> WRITTEN INSTRUCTION
Swap "locality" for "site" in the lines from the one that contains "order: Dioscoreales" through the end of the items, inclusive, and give back only those lines with everything else unchanged.

◆ ◆ ◆

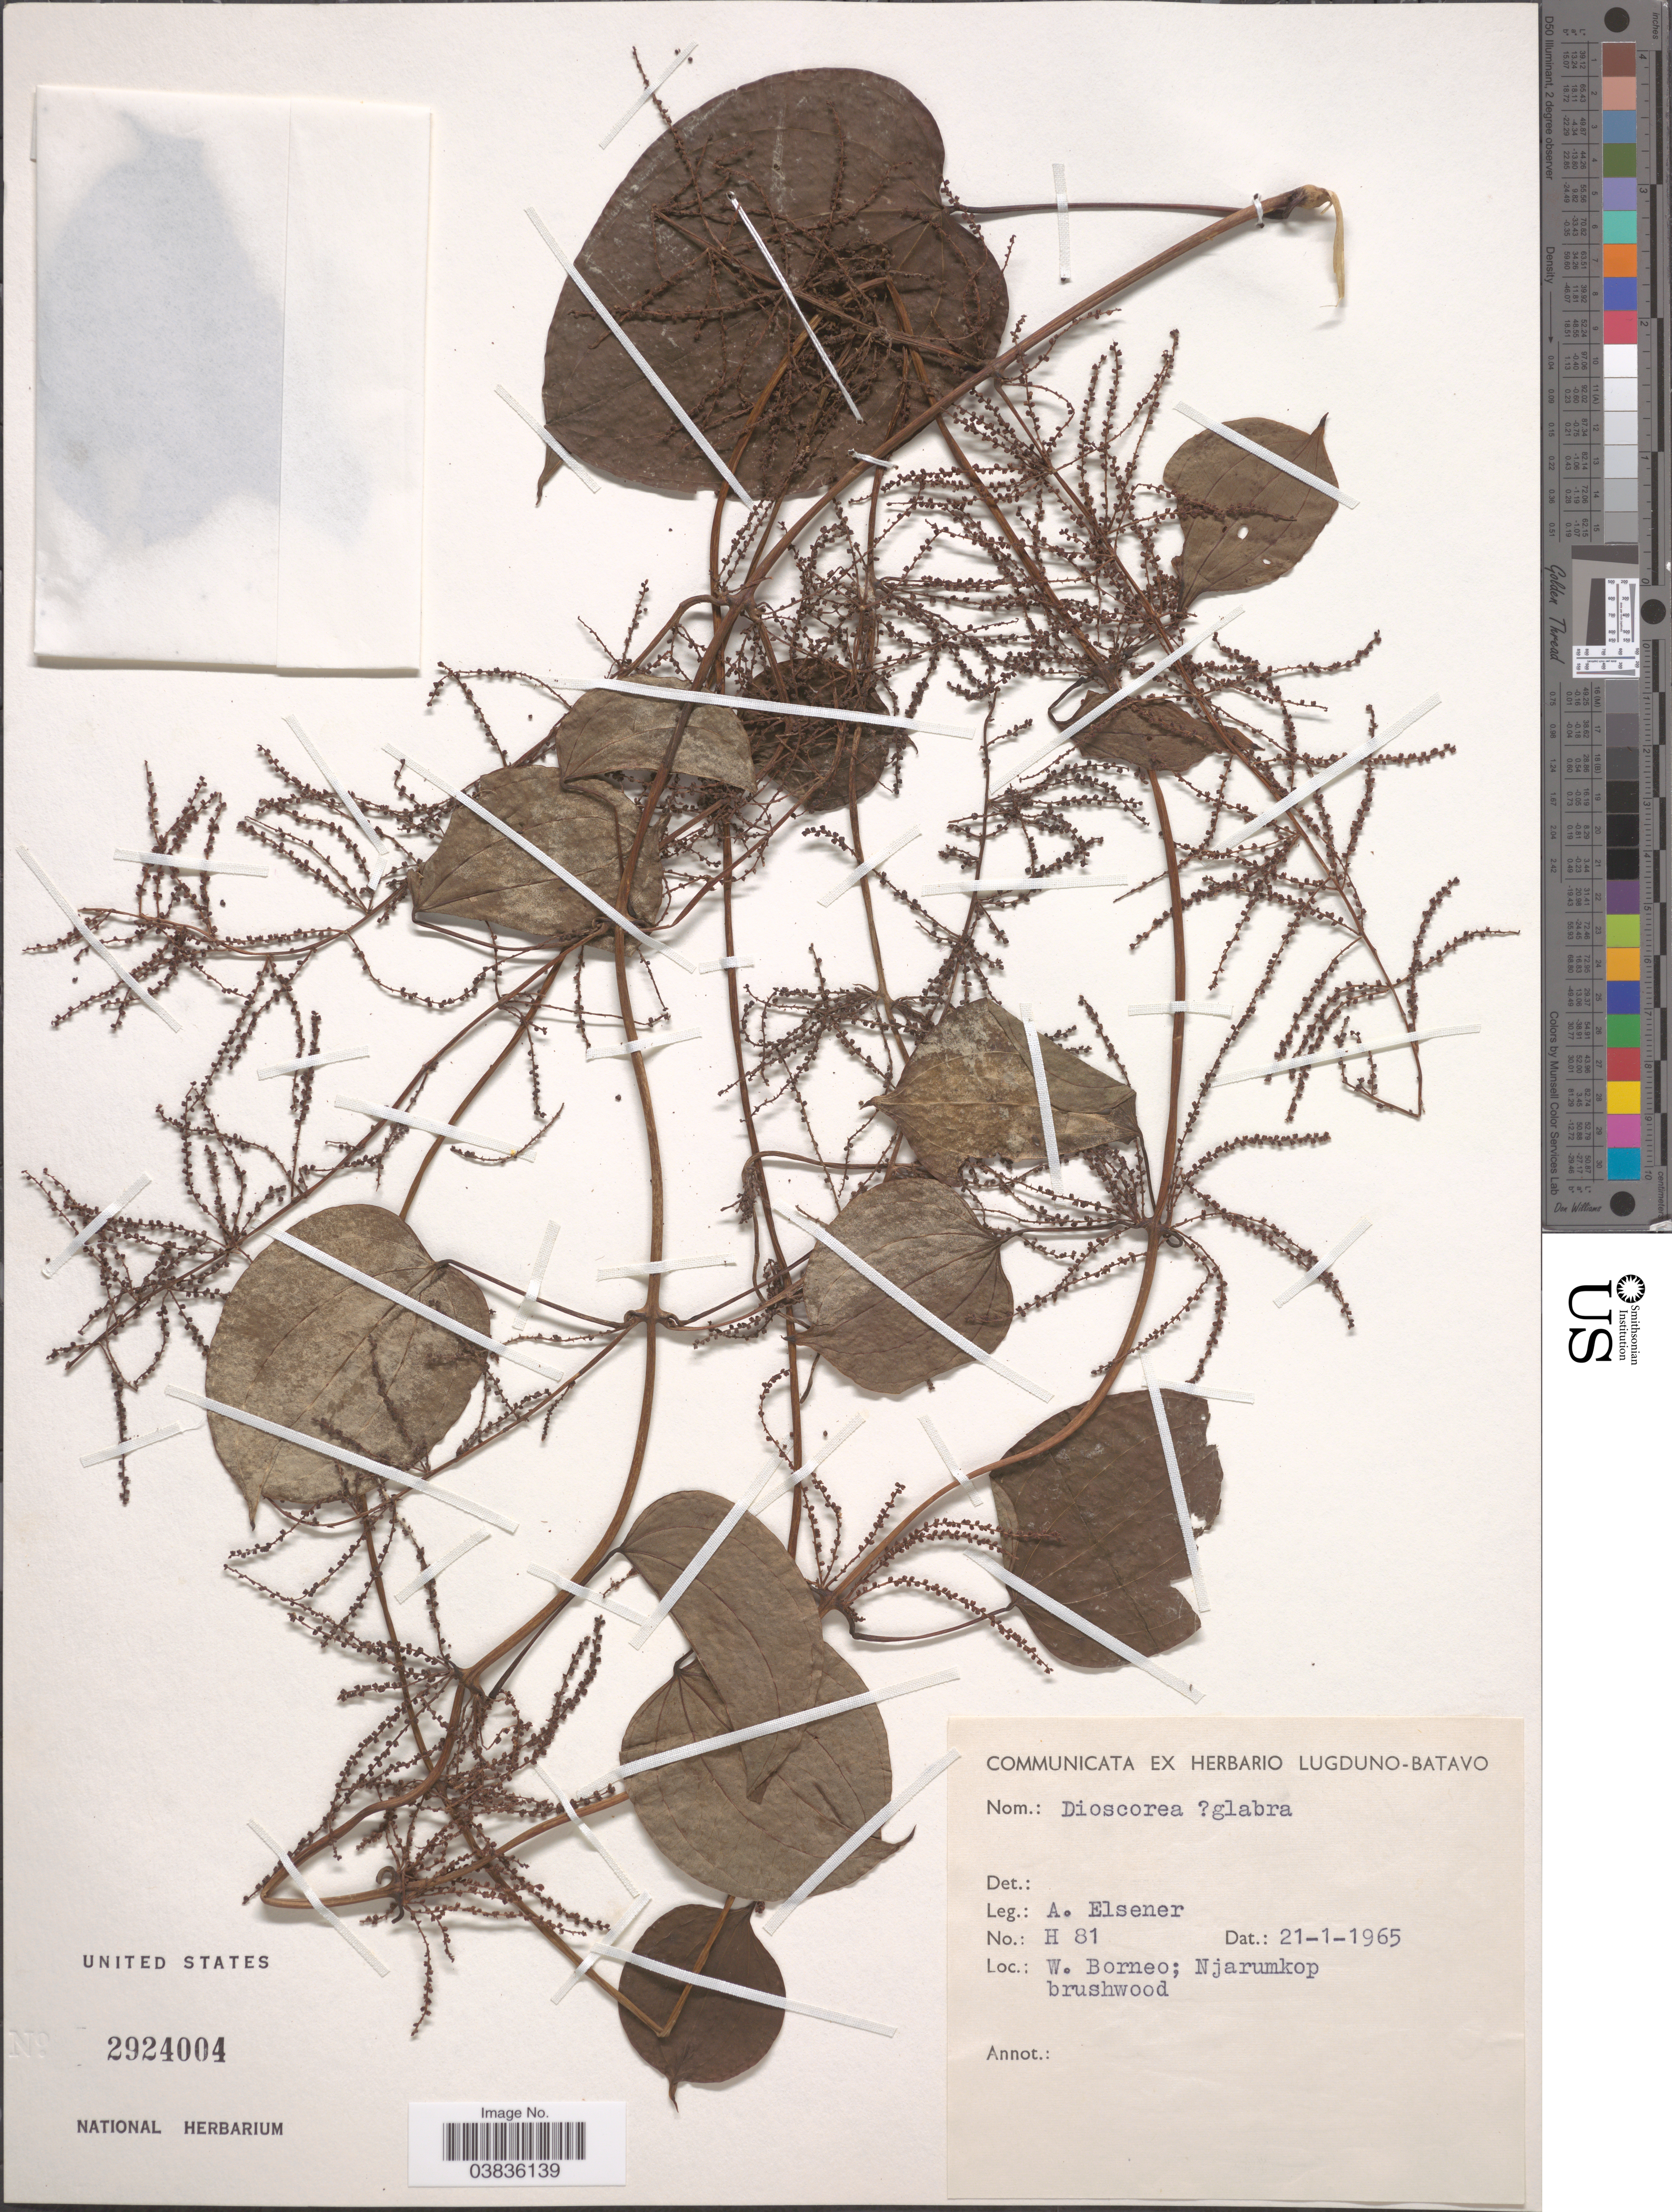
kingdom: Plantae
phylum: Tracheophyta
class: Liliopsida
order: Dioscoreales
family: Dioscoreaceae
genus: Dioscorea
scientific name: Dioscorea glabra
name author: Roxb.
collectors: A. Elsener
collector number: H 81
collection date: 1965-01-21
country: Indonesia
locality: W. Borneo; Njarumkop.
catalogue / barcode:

◆ ◆ ◆

> SOLUTION FOR THIS EXERCISE
order: Dioscoreales
family: Dioscoreaceae
genus: Dioscorea
scientific name: Dioscorea glabra
name author: Roxb.
collectors: A. Elsener
collector number: H 81
collection date: 1965-01-21
country: Indonesia
site: W. Borneo; Njarumkop.
catalogue / barcode:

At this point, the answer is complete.